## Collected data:
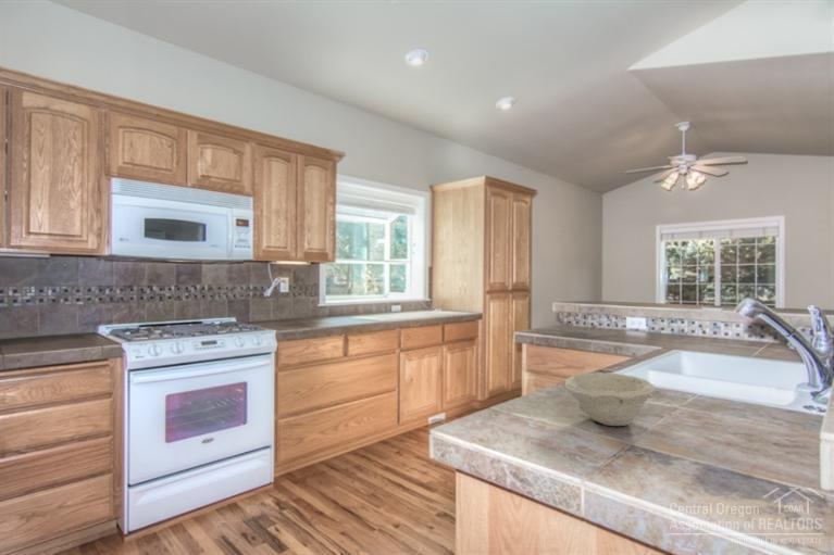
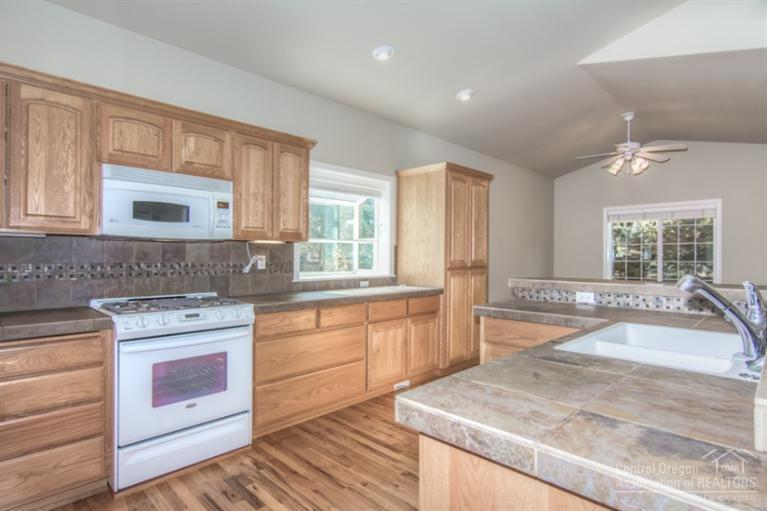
- bowl [563,371,656,427]
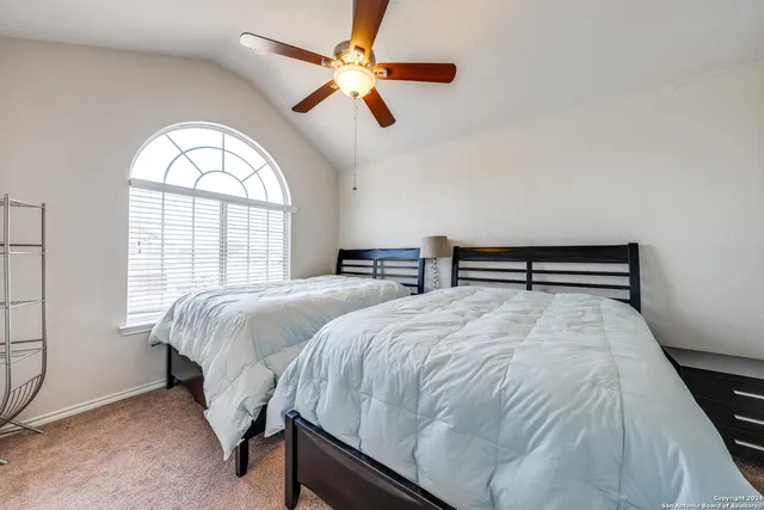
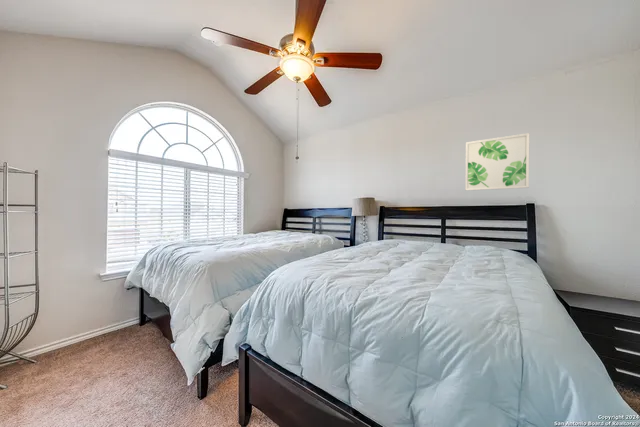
+ wall art [464,132,531,192]
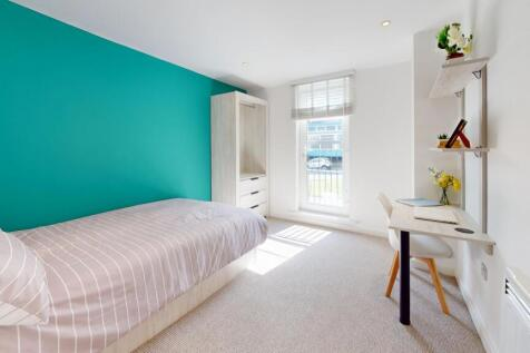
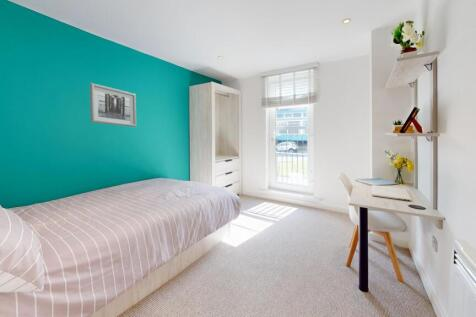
+ wall art [89,82,137,128]
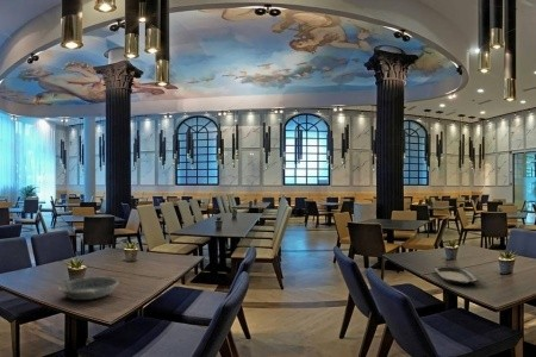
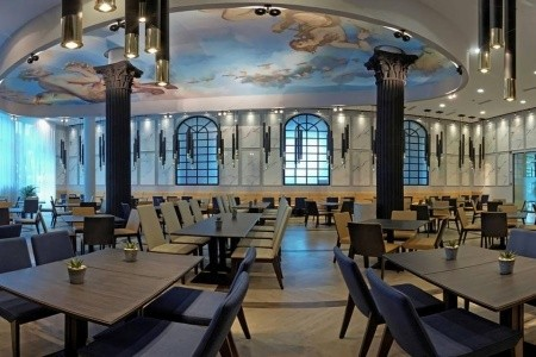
- serving tray [432,264,480,286]
- bowl [57,276,120,301]
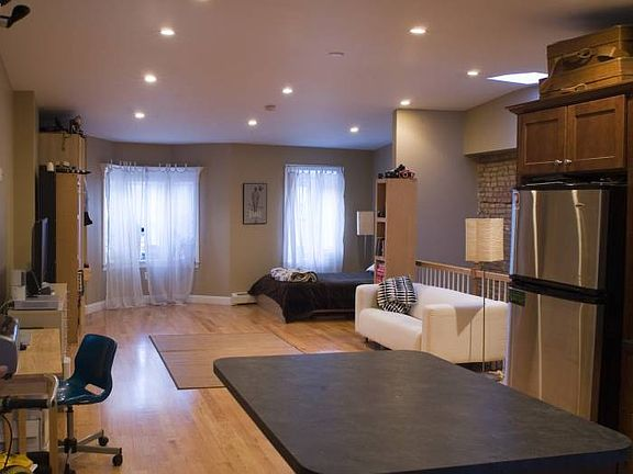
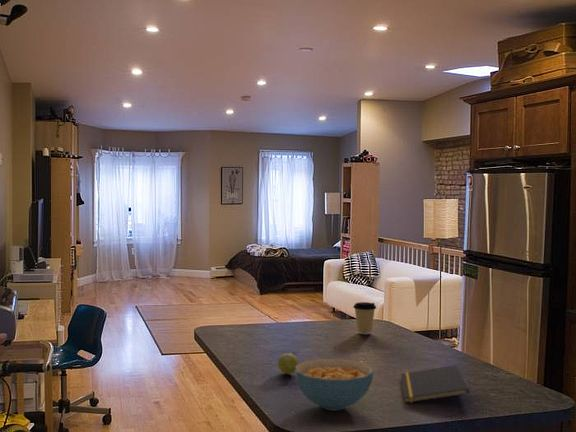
+ coffee cup [352,301,377,335]
+ fruit [277,352,299,375]
+ cereal bowl [295,358,374,411]
+ notepad [400,364,470,404]
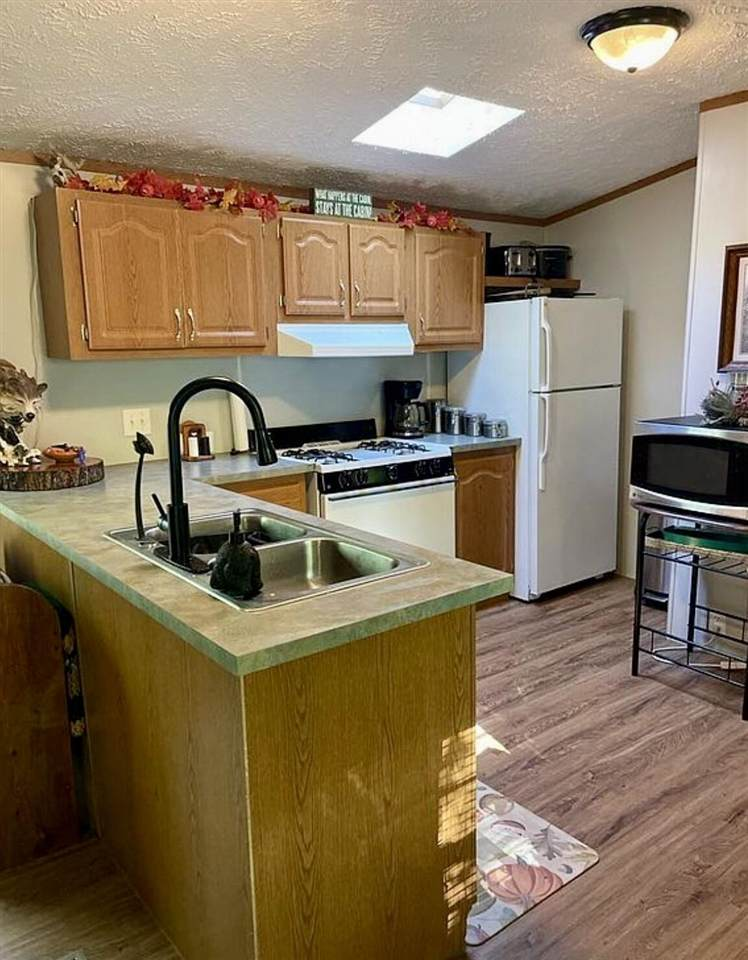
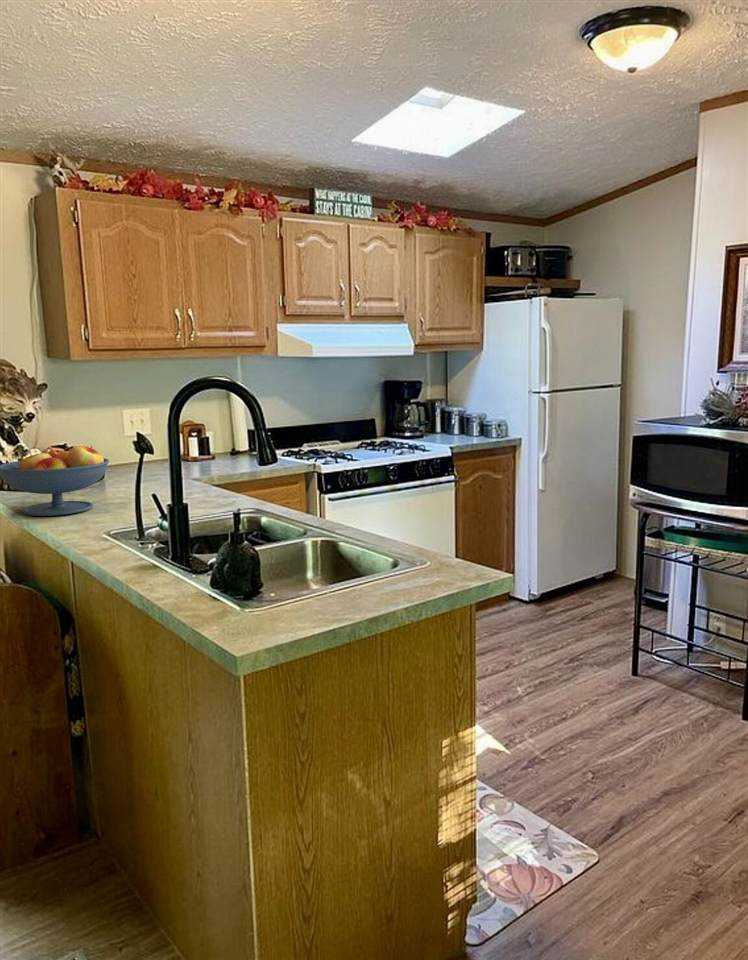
+ fruit bowl [0,445,110,517]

## Try it:
Every entry above should be restated word for word, with the images left out.

## Result of the task:
- bowl [563,371,656,427]
+ wall art [464,132,531,192]
+ wall art [89,82,137,128]
- serving tray [432,264,480,286]
- bowl [57,276,120,301]
+ coffee cup [352,301,377,335]
+ fruit [277,352,299,375]
+ cereal bowl [295,358,374,411]
+ notepad [400,364,470,404]
+ fruit bowl [0,445,110,517]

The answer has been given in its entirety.